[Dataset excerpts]
──────────
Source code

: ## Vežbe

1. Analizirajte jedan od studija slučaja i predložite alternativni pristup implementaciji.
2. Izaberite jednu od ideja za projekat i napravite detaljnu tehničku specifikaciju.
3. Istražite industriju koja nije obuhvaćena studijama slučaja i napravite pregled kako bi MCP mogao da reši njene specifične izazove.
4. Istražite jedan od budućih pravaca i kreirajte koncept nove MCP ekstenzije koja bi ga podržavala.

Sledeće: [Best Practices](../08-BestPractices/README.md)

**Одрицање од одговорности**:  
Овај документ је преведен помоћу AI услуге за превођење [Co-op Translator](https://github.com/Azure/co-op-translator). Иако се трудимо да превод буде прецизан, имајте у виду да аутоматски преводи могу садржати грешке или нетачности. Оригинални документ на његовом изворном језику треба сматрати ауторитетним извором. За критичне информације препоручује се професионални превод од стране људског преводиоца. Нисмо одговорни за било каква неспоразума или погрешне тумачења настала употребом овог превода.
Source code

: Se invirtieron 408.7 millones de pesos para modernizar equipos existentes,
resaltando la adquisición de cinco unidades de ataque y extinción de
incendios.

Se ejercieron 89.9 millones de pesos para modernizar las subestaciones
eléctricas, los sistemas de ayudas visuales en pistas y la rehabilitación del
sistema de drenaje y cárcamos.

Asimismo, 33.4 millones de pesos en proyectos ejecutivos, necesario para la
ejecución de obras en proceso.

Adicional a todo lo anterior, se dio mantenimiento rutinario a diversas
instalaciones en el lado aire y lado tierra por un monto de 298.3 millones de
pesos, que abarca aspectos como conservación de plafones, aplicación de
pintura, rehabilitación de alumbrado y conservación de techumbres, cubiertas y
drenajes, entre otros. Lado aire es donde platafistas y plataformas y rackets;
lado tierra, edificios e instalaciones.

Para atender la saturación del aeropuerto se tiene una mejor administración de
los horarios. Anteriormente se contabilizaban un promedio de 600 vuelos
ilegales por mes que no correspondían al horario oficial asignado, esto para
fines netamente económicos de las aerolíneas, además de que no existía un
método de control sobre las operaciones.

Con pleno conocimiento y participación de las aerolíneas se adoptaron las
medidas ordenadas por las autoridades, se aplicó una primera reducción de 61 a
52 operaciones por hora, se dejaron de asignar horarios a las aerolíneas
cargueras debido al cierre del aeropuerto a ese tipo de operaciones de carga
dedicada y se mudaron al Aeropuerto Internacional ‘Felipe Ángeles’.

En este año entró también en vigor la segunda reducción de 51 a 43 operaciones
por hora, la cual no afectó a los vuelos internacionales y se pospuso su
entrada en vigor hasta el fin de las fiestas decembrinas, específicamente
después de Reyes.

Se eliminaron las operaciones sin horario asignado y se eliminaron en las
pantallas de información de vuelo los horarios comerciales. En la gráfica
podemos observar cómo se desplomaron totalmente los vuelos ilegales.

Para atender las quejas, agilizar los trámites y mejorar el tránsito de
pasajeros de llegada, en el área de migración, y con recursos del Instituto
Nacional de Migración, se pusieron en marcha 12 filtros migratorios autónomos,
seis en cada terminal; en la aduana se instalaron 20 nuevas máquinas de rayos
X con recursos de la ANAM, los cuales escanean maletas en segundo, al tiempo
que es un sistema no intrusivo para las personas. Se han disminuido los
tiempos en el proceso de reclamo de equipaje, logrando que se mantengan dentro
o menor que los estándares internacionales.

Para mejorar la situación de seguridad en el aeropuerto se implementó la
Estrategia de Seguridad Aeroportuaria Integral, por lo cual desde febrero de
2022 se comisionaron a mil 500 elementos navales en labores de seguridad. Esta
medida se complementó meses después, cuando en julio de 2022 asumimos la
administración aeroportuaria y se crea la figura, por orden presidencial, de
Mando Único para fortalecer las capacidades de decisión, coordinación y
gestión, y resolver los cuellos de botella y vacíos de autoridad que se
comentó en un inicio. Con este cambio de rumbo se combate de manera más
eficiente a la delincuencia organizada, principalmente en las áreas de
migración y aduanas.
──────────
Please write out every record shown above exactly as it reads.

Source code

: ## Vežbe

1. Analizirajte jedan od studija slučaja i predložite alternativni pristup implementaciji.
2. Izaberite jednu od ideja za projekat i napravite detaljnu tehničku specifikaciju.
3. Istražite industriju koja nije obuhvaćena studijama slučaja i napravite pregled kako bi MCP mogao da reši njene specifične izazove.
4. Istražite jedan od budućih pravaca i kreirajte koncept nove MCP ekstenzije koja bi ga podržavala.

Sledeće: [Best Practices](../08-BestPractices/README.md)

**Одрицање од одговорности**:  
Овај документ је преведен помоћу AI услуге за превођење [Co-op Translator](https://github.com/Azure/co-op-translator). Иако се трудимо да превод буде прецизан, имајте у виду да аутоматски преводи могу садржати грешке или нетачности. Оригинални документ на његовом изворном језику треба сматрати ауторитетним извором. За критичне информације препоручује се професионални превод од стране људског преводиоца. Нисмо одговорни за било каква неспоразума или погрешне тумачења настала употребом овог превода.
Source code

: Se invirtieron 408.7 millones de pesos para modernizar equipos existentes,
resaltando la adquisición de cinco unidades de ataque y extinción de
incendios.

Se ejercieron 89.9 millones de pesos para modernizar las subestaciones
eléctricas, los sistemas de ayudas visuales en pistas y la rehabilitación del
sistema de drenaje y cárcamos.

Asimismo, 33.4 millones de pesos en proyectos ejecutivos, necesario para la
ejecución de obras en proceso.

Adicional a todo lo anterior, se dio mantenimiento rutinario a diversas
instalaciones en el lado aire y lado tierra por un monto de 298.3 millones de
pesos, que abarca aspectos como conservación de plafones, aplicación de
pintura, rehabilitación de alumbrado y conservación de techumbres, cubiertas y
drenajes, entre otros. Lado aire es donde platafistas y plataformas y rackets;
lado tierra, edificios e instalaciones.

Para atender la saturación del aeropuerto se tiene una mejor administración de
los horarios. Anteriormente se contabilizaban un promedio de 600 vuelos
ilegales por mes que no correspondían al horario oficial asignado, esto para
fines netamente económicos de las aerolíneas, además de que no existía un
método de control sobre las operaciones.

Con pleno conocimiento y participación de las aerolíneas se adoptaron las
medidas ordenadas por las autoridades, se aplicó una primera reducción de 61 a
52 operaciones por hora, se dejaron de asignar horarios a las aerolíneas
cargueras debido al cierre del aeropuerto a ese tipo de operaciones de carga
dedicada y se mudaron al Aeropuerto Internacional ‘Felipe Ángeles’.

En este año entró también en vigor la segunda reducción de 51 a 43 operaciones
por hora, la cual no afectó a los vuelos internacionales y se pospuso su
entrada en vigor hasta el fin de las fiestas decembrinas, específicamente
después de Reyes.

Se eliminaron las operaciones sin horario asignado y se eliminaron en las
pantallas de información de vuelo los horarios comerciales. En la gráfica
podemos observar cómo se desplomaron totalmente los vuelos ilegales.

Para atender las quejas, agilizar los trámites y mejorar el tránsito de
pasajeros de llegada, en el área de migración, y con recursos del Instituto
Nacional de Migración, se pusieron en marcha 12 filtros migratorios autónomos,
seis en cada terminal; en la aduana se instalaron 20 nuevas máquinas de rayos
X con recursos de la ANAM, los cuales escanean maletas en segundo, al tiempo
que es un sistema no intrusivo para las personas. Se han disminuido los
tiempos en el proceso de reclamo de equipaje, logrando que se mantengan dentro
o menor que los estándares internacionales.

Para mejorar la situación de seguridad en el aeropuerto se implementó la
Estrategia de Seguridad Aeroportuaria Integral, por lo cual desde febrero de
2022 se comisionaron a mil 500 elementos navales en labores de seguridad. Esta
medida se complementó meses después, cuando en julio de 2022 asumimos la
administración aeroportuaria y se crea la figura, por orden presidencial, de
Mando Único para fortalecer las capacidades de decisión, coordinación y
gestión, y resolver los cuellos de botella y vacíos de autoridad que se
comentó en un inicio. Con este cambio de rumbo se combate de manera más
eficiente a la delincuencia organizada, principalmente en las áreas de
migración y aduanas.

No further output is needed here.